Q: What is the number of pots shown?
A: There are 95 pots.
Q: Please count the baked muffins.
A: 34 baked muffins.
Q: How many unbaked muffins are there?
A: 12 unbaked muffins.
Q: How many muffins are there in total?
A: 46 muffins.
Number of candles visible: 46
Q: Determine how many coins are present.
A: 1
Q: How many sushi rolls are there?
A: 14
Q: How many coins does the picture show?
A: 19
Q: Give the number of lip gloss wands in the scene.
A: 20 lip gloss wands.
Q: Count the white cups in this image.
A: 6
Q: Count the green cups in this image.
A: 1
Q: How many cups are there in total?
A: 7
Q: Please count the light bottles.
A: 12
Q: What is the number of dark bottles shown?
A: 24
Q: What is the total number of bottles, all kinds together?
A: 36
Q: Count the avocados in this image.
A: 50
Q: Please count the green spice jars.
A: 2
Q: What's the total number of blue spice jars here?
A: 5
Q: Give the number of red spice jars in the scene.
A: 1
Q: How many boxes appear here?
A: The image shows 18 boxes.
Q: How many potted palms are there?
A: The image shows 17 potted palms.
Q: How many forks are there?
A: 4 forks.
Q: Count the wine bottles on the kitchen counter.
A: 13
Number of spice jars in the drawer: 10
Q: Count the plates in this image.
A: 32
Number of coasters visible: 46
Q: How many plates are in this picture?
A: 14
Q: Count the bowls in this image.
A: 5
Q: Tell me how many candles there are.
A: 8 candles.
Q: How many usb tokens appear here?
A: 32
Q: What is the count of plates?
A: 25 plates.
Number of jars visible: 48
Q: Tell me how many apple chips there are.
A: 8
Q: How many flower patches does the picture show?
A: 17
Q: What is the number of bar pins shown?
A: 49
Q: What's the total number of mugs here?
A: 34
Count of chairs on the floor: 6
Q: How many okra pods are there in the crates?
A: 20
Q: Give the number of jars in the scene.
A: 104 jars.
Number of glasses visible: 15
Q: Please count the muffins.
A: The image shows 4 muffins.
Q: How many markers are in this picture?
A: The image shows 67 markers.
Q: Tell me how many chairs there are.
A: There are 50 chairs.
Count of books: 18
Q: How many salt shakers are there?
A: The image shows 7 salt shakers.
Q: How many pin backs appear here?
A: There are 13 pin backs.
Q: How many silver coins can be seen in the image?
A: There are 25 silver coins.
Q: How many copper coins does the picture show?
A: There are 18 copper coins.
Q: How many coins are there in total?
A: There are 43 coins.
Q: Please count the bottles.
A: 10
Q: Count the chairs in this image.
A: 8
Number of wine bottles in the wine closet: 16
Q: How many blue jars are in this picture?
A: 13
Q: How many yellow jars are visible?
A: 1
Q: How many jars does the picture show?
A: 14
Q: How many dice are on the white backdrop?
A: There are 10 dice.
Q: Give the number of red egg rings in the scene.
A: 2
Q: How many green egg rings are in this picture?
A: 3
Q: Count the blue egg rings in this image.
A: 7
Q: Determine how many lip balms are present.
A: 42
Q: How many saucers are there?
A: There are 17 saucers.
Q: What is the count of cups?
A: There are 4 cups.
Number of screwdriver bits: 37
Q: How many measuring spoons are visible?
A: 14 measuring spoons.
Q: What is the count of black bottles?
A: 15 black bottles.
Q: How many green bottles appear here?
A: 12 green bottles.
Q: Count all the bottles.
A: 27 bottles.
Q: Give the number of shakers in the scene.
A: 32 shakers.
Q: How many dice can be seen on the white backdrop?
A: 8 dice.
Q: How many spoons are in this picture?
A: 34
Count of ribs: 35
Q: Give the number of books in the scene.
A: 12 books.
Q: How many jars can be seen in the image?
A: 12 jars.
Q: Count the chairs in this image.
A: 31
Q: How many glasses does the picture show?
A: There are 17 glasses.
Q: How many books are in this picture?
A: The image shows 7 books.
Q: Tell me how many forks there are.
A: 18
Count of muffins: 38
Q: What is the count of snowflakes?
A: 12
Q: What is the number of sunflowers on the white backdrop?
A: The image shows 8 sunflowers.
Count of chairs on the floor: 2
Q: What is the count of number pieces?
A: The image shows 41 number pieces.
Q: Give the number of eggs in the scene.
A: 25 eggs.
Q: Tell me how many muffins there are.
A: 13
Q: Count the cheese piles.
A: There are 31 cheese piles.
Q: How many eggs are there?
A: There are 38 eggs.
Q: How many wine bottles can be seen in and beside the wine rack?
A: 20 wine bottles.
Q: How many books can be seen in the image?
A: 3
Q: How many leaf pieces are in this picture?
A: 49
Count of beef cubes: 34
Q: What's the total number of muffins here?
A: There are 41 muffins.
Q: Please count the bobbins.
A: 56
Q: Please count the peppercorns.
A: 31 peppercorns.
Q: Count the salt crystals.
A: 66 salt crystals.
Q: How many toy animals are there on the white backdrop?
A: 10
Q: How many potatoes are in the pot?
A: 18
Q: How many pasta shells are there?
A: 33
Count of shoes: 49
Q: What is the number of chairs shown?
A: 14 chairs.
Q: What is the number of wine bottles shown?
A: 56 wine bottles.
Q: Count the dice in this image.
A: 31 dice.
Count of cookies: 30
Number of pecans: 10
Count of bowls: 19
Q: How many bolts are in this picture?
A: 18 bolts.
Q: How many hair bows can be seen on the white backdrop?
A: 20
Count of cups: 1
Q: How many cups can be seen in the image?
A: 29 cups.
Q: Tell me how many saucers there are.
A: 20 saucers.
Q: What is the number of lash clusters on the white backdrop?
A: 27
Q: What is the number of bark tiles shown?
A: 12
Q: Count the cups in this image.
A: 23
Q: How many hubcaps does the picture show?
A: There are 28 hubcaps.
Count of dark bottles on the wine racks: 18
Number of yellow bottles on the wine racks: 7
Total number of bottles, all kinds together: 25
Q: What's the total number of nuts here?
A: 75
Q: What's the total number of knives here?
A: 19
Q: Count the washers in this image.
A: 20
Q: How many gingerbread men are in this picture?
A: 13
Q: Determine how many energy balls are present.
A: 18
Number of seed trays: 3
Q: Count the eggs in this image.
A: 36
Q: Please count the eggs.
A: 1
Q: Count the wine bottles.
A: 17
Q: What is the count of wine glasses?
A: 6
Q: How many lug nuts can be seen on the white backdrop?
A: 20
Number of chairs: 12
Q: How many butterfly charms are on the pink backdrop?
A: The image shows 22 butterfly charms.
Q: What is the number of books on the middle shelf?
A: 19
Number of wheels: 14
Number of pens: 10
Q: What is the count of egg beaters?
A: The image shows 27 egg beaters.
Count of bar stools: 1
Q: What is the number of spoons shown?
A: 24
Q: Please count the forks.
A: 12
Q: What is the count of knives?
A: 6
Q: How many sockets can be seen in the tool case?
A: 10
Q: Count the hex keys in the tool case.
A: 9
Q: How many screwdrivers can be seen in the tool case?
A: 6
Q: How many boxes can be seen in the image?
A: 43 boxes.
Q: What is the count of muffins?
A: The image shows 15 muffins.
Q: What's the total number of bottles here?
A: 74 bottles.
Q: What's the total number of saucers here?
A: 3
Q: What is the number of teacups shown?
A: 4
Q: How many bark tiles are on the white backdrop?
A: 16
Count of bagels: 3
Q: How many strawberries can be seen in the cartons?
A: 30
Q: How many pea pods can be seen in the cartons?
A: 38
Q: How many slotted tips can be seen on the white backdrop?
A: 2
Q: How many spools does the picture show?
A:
*****
WHAT NEEDS TO BE DONE |
Print all of the material above verbatim, from its first line through its last.

RESULT OF THE TASK |
Q: What is the number of pots shown?
A: There are 95 pots.
Q: Please count the baked muffins.
A: 34 baked muffins.
Q: How many unbaked muffins are there?
A: 12 unbaked muffins.
Q: How many muffins are there in total?
A: 46 muffins.
Number of candles visible: 46
Q: Determine how many coins are present.
A: 1
Q: How many sushi rolls are there?
A: 14
Q: How many coins does the picture show?
A: 19
Q: Give the number of lip gloss wands in the scene.
A: 20 lip gloss wands.
Q: Count the white cups in this image.
A: 6
Q: Count the green cups in this image.
A: 1
Q: How many cups are there in total?
A: 7
Q: Please count the light bottles.
A: 12
Q: What is the number of dark bottles shown?
A: 24
Q: What is the total number of bottles, all kinds together?
A: 36
Q: Count the avocados in this image.
A: 50
Q: Please count the green spice jars.
A: 2
Q: What's the total number of blue spice jars here?
A: 5
Q: Give the number of red spice jars in the scene.
A: 1
Q: How many boxes appear here?
A: The image shows 18 boxes.
Q: How many potted palms are there?
A: The image shows 17 potted palms.
Q: How many forks are there?
A: 4 forks.
Q: Count the wine bottles on the kitchen counter.
A: 13
Number of spice jars in the drawer: 10
Q: Count the plates in this image.
A: 32
Number of coasters visible: 46
Q: How many plates are in this picture?
A: 14
Q: Count the bowls in this image.
A: 5
Q: Tell me how many candles there are.
A: 8 candles.
Q: How many usb tokens appear here?
A: 32
Q: What is the count of plates?
A: 25 plates.
Number of jars visible: 48
Q: Tell me how many apple chips there are.
A: 8
Q: How many flower patches does the picture show?
A: 17
Q: What is the number of bar pins shown?
A: 49
Q: What's the total number of mugs here?
A: 34
Count of chairs on the floor: 6
Q: How many okra pods are there in the crates?
A: 20
Q: Give the number of jars in the scene.
A: 104 jars.
Number of glasses visible: 15
Q: Please count the muffins.
A: The image shows 4 muffins.
Q: How many markers are in this picture?
A: The image shows 67 markers.
Q: Tell me how many chairs there are.
A: There are 50 chairs.
Count of books: 18
Q: How many salt shakers are there?
A: The image shows 7 salt shakers.
Q: How many pin backs appear here?
A: There are 13 pin backs.
Q: How many silver coins can be seen in the image?
A: There are 25 silver coins.
Q: How many copper coins does the picture show?
A: There are 18 copper coins.
Q: How many coins are there in total?
A: There are 43 coins.
Q: Please count the bottles.
A: 10
Q: Count the chairs in this image.
A: 8
Number of wine bottles in the wine closet: 16
Q: How many blue jars are in this picture?
A: 13
Q: How many yellow jars are visible?
A: 1
Q: How many jars does the picture show?
A: 14
Q: How many dice are on the white backdrop?
A: There are 10 dice.
Q: Give the number of red egg rings in the scene.
A: 2
Q: How many green egg rings are in this picture?
A: 3
Q: Count the blue egg rings in this image.
A: 7
Q: Determine how many lip balms are present.
A: 42
Q: How many saucers are there?
A: There are 17 saucers.
Q: What is the count of cups?
A: There are 4 cups.
Number of screwdriver bits: 37
Q: How many measuring spoons are visible?
A: 14 measuring spoons.
Q: What is the count of black bottles?
A: 15 black bottles.
Q: How many green bottles appear here?
A: 12 green bottles.
Q: Count all the bottles.
A: 27 bottles.
Q: Give the number of shakers in the scene.
A: 32 shakers.
Q: How many dice can be seen on the white backdrop?
A: 8 dice.
Q: How many spoons are in this picture?
A: 34
Count of ribs: 35
Q: Give the number of books in the scene.
A: 12 books.
Q: How many jars can be seen in the image?
A: 12 jars.
Q: Count the chairs in this image.
A: 31
Q: How many glasses does the picture show?
A: There are 17 glasses.
Q: How many books are in this picture?
A: The image shows 7 books.
Q: Tell me how many forks there are.
A: 18
Count of muffins: 38
Q: What is the count of snowflakes?
A: 12
Q: What is the number of sunflowers on the white backdrop?
A: The image shows 8 sunflowers.
Count of chairs on the floor: 2
Q: What is the count of number pieces?
A: The image shows 41 number pieces.
Q: Give the number of eggs in the scene.
A: 25 eggs.
Q: Tell me how many muffins there are.
A: 13
Q: Count the cheese piles.
A: There are 31 cheese piles.
Q: How many eggs are there?
A: There are 38 eggs.
Q: How many wine bottles can be seen in and beside the wine rack?
A: 20 wine bottles.
Q: How many books can be seen in the image?
A: 3
Q: How many leaf pieces are in this picture?
A: 49
Count of beef cubes: 34
Q: What's the total number of muffins here?
A: There are 41 muffins.
Q: Please count the bobbins.
A: 56
Q: Please count the peppercorns.
A: 31 peppercorns.
Q: Count the salt crystals.
A: 66 salt crystals.
Q: How many toy animals are there on the white backdrop?
A: 10
Q: How many potatoes are in the pot?
A: 18
Q: How many pasta shells are there?
A: 33
Count of shoes: 49
Q: What is the number of chairs shown?
A: 14 chairs.
Q: What is the number of wine bottles shown?
A: 56 wine bottles.
Q: Count the dice in this image.
A: 31 dice.
Count of cookies: 30
Number of pecans: 10
Count of bowls: 19
Q: How many bolts are in this picture?
A: 18 bolts.
Q: How many hair bows can be seen on the white backdrop?
A: 20
Count of cups: 1
Q: How many cups can be seen in the image?
A: 29 cups.
Q: Tell me how many saucers there are.
A: 20 saucers.
Q: What is the number of lash clusters on the white backdrop?
A: 27
Q: What is the number of bark tiles shown?
A: 12
Q: Count the cups in this image.
A: 23
Q: How many hubcaps does the picture show?
A: There are 28 hubcaps.
Count of dark bottles on the wine racks: 18
Number of yellow bottles on the wine racks: 7
Total number of bottles, all kinds together: 25
Q: What's the total number of nuts here?
A: 75
Q: What's the total number of knives here?
A: 19
Q: Count the washers in this image.
A: 20
Q: How many gingerbread men are in this picture?
A: 13
Q: Determine how many energy balls are present.
A: 18
Number of seed trays: 3
Q: Count the eggs in this image.
A: 36
Q: Please count the eggs.
A: 1
Q: Count the wine bottles.
A: 17
Q: What is the count of wine glasses?
A: 6
Q: How many lug nuts can be seen on the white backdrop?
A: 20
Number of chairs: 12
Q: How many butterfly charms are on the pink backdrop?
A: The image shows 22 butterfly charms.
Q: What is the number of books on the middle shelf?
A: 19
Number of wheels: 14
Number of pens: 10
Q: What is the count of egg beaters?
A: The image shows 27 egg beaters.
Count of bar stools: 1
Q: What is the number of spoons shown?
A: 24
Q: Please count the forks.
A: 12
Q: What is the count of knives?
A: 6
Q: How many sockets can be seen in the tool case?
A: 10
Q: Count the hex keys in the tool case.
A: 9
Q: How many screwdrivers can be seen in the tool case?
A: 6
Q: How many boxes can be seen in the image?
A: 43 boxes.
Q: What is the count of muffins?
A: The image shows 15 muffins.
Q: What's the total number of bottles here?
A: 74 bottles.
Q: What's the total number of saucers here?
A: 3
Q: What is the number of teacups shown?
A: 4
Q: How many bark tiles are on the white backdrop?
A: 16
Count of bagels: 3
Q: How many strawberries can be seen in the cartons?
A: 30
Q: How many pea pods can be seen in the cartons?
A: 38
Q: How many slotted tips can be seen on the white backdrop?
A: 2
Q: How many spools does the picture show?
A:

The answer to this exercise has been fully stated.